Registering for a car wouldn't be a problem, but your American driver's license would be invalid after 6 months of living in the Netherlands. After that you must take courses and exams, they do offer an English version. Just much better to use public transport as its much more efficient. Or a bike! 

73,000 Euros is more than enough to support a family, but watch out for taxes, much higher in the Netherlands than the U.S.

The weather is very much like Seattle, if you like the rain and humidity the Netherlands is the right place for you.


----------



## Mad Amster (Aug 31, 2012)

Re your bike and car. The Dutch have a tax called BPM. It is a tax no other country has on cars. When you import a car or bike you have to pay the BPM for the vehicle. I dont know if it still is, but it used to be based on the value if you bought it new.
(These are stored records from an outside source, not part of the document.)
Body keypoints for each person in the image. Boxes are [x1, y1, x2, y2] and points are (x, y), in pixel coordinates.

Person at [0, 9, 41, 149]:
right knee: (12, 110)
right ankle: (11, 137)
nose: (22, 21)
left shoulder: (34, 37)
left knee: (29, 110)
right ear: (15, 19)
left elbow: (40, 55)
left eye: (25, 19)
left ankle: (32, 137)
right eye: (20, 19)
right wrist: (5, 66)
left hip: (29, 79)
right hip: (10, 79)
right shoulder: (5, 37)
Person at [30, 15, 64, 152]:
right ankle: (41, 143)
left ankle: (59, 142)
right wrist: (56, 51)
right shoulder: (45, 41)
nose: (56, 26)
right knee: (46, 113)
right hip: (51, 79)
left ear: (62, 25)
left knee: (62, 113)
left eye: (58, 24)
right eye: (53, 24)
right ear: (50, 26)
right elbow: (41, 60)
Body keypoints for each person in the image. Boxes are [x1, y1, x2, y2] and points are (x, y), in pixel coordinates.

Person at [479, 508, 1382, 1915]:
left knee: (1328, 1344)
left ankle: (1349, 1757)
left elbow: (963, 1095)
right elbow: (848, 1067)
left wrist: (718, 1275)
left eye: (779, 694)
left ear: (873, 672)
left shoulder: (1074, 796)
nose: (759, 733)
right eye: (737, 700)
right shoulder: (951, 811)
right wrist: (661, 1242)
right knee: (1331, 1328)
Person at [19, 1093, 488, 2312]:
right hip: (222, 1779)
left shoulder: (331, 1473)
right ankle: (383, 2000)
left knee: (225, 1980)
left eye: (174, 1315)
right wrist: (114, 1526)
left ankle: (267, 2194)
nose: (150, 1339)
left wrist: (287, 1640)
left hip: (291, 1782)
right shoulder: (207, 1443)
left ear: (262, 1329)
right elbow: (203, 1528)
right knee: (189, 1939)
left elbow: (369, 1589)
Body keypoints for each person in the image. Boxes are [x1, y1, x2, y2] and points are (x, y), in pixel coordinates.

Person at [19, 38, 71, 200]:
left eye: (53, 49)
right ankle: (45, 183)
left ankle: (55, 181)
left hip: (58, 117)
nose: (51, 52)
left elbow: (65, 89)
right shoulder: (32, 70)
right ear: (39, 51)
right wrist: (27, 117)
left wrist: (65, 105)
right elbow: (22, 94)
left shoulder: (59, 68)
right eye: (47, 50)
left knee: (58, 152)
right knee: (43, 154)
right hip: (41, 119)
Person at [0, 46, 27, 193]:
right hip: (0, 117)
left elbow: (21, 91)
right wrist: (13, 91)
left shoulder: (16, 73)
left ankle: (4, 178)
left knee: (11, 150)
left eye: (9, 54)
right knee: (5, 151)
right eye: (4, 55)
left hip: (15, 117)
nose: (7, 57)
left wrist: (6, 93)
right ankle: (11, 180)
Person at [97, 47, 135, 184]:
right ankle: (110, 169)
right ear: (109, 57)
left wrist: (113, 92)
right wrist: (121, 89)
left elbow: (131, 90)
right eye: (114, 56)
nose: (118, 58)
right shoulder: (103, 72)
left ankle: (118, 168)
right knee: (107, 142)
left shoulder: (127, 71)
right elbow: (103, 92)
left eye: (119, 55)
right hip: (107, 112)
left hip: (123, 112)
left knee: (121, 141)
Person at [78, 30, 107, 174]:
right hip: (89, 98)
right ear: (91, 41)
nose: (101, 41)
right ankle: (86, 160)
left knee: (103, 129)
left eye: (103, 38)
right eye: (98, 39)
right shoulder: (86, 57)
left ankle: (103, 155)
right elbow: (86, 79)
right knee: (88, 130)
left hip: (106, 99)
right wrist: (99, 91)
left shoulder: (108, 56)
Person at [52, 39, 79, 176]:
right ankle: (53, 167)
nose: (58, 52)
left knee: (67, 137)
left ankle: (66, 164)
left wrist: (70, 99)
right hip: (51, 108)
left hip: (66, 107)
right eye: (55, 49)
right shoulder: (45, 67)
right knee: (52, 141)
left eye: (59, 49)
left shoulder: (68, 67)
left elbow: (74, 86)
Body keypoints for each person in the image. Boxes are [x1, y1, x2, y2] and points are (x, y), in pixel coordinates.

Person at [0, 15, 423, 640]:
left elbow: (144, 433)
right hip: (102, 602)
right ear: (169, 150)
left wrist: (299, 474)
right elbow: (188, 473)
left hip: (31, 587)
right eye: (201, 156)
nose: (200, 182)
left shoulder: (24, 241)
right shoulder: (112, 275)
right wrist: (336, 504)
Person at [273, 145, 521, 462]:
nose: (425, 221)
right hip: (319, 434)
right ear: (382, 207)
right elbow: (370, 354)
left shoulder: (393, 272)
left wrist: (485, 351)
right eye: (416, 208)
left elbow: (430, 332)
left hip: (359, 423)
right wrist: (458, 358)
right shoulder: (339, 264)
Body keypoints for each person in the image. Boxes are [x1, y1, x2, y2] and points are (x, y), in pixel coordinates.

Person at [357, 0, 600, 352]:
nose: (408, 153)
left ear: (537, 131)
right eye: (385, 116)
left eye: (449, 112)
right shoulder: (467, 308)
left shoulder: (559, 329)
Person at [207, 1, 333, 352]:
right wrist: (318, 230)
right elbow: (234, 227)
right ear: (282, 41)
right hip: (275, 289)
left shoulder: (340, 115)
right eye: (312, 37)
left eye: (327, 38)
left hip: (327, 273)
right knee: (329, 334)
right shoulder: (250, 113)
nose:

That means that if your car is 6 years old and would cost €20K today, you wold pay tax on 20K and not just the 8K or so the car is now worth.

On bpmberekenen dot com you can work out what the bpm on your car will be. It is in Dutch but you can translate the lines using babel fish or another translation tool.


----------



## nicky29 (Nov 15, 2009)

ROtterdam is a big place you might as well live there, or nearby. NS trains (the Dutch railwails) are absolute rubbish and there's always delays. I would not recommend moving far unless you can drive but with your US license you probably can't. UNLESS you got the 30% tax ruling? this enables you to swap your license for a Dutch one. If you are being recruited from abroad ask about this and insist on it, they should give it to you..


----------